The specimens were instrumented using cutting-edge measurement technologies. Stresses in the reinforcing bars were calculated using fibre optic strain sensing with a few millimetres’ spatial resolution. The wall’s deformation and the kinematics of the formed cracks were measured with a three-dimensional digital image correlation system (DIC) with an accuracy in the range of hundredths of a millimetre.
To investigate the influence of cross-section loss due to corrosion, some of the reinforcing bars were intentionally damaged prior to the experiments using a 20 mm diameter spherical mill. This type of “artificial corrosion” causes practically the same effects as “natural corrosion” induced electrochemically, as was shown by preliminary tests in collaboration with Prof. Dr. Ueli Angst. In three hybrid tests, four (of 10) reinforcing bars were damaged stepwise during the experiment using fully automatic drilling machines, which were installed at the footing of the wall. The applied load was continuously updated using the actual displacement of the wall’s head and a model provided by the Chair of Geomechanics (Prof. Dr. Alexander Puzrin, David Perozzi), which is capable of simulating the acting earth pressure as a function of the wall deflection. This ensured a realistic loading of the specimens.
What was found out up to now – and what is still to be investigated in the future
The load-bearing capacity of structural elements affected by local reinforcement corrosion is reduced disproportionally due to local phenomena in the vicinity of the corrosion pit. Models only considering the loss of cross-sectional area therefore overestimate the actual residual load-bearing capacity.
Local damage of the reinforcing bars leads to a substantial reduction (up to 85%) of an element’s deformation capacity, even for low cross-section losses. Hence, all models based on the lower bound theorem of plasticity theory – which most models in the codes are – are no longer valid without restrictions. Therefore, the actual deformation capacity of a structure needs to be assessed in detail.

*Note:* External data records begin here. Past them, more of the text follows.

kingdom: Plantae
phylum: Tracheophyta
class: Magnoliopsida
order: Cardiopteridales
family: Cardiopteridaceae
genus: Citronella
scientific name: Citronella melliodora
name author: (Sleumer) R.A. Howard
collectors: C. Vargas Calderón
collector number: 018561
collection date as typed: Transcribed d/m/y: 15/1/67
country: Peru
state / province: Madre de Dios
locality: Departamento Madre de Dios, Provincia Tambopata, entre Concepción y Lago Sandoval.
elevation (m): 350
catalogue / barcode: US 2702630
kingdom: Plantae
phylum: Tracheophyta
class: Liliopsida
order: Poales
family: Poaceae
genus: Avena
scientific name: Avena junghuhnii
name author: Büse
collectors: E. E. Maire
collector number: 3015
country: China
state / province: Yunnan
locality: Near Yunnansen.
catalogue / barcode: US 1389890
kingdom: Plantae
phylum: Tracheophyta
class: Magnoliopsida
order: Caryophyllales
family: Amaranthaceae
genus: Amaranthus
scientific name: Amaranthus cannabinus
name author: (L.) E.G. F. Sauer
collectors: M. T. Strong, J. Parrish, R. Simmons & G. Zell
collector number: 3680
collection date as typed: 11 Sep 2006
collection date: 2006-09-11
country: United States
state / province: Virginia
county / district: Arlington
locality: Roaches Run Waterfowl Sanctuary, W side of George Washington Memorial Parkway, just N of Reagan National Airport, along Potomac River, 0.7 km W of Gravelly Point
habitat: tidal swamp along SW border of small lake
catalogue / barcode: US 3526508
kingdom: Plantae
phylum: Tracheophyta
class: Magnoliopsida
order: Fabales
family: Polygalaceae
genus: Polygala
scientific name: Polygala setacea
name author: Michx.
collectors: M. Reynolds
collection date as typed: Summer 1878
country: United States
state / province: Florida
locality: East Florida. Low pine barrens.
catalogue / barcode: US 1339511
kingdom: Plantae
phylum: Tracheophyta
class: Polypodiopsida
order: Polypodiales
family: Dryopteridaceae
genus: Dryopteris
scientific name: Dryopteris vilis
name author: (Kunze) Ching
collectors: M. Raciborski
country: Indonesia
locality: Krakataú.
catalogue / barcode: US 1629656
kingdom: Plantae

The results of the conducted experiments on reinforcing bars and retaining wall sections prove the statements made above convincingly. The models developed in this research project are based on an extension of the established Tension Chord Model and are very promising to describe the load-deformation behaviour of structural elements affected by local corrosion. They can be used to assess cantilever retaining walls and other structural elements, whose deformation capacity is decisive (e.g. section over interior supports for continuous bridge girders).
One of the aims of this project is to formulate a (simplified) assessment guideline for practitioners. It is still discussed how these research results can be used by engineers in charge of assessing structures with localised corrosion. The discussion focuses on the consequences of the challenging corrosion detection and if and how the observation method can be used to further operate corroding retaining walls safely.
Whether filigree retaining walls are “passé”, as it was the title of an interview in Tec21 (40/2016), is finally a decision of the owner of these structures. The exposure is generally moderate (in contact with the ground, semi-humid, without chlorides). Therefore, such structures are not more vulnerable for corrosion than other structures under the same conditions, provided the use of state-of-the-art construction methods (meaning the use of a so-called “kicker formwork”, thorough compaction of the concrete, and covering the construction joint if needed). However, a general change of paradigm to massive heavyweight retaining walls, accompanied by a comparatively high use of resources and greenhouse gas emissions, is not indicated from our point of view.